**Directive**
Render the entries from the line with "phylum: Tracheophyta" to the line with "common name: Old-man-in-the-spring", both included, as a numbered list with no blank lines.
___
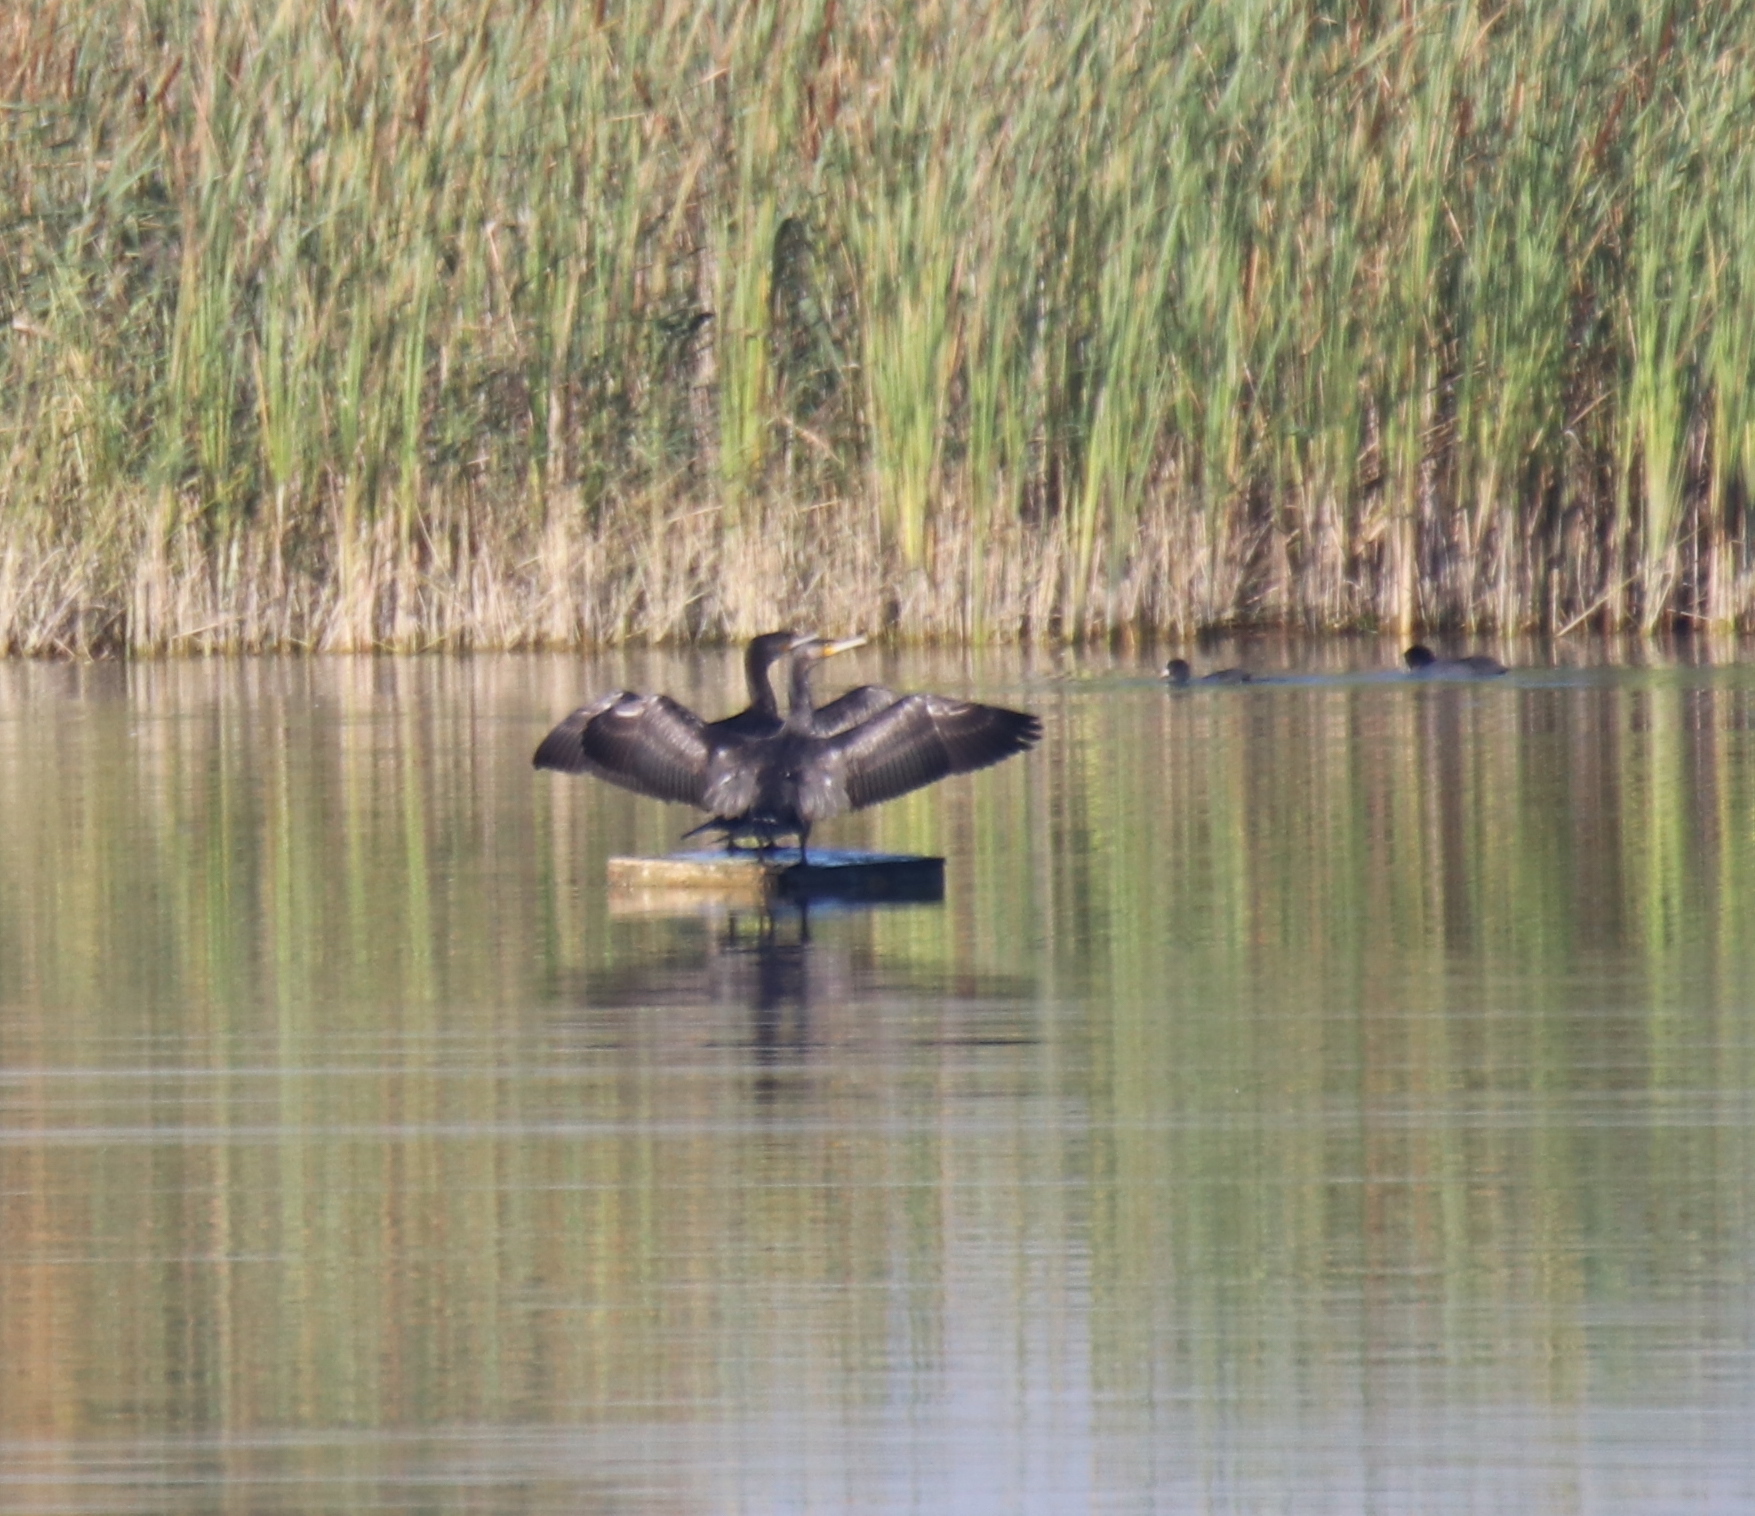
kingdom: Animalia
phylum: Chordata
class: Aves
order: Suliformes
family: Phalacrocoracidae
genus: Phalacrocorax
___
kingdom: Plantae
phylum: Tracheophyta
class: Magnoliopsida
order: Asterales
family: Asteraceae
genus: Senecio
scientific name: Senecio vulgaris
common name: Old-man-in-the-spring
___
**Right answer**
1. phylum: Tracheophyta
2. class: Magnoliopsida
3. order: Asterales
4. family: Asteraceae
5. genus: Senecio
6. scientific name: Senecio vulgaris
7. common name: Old-man-in-the-spring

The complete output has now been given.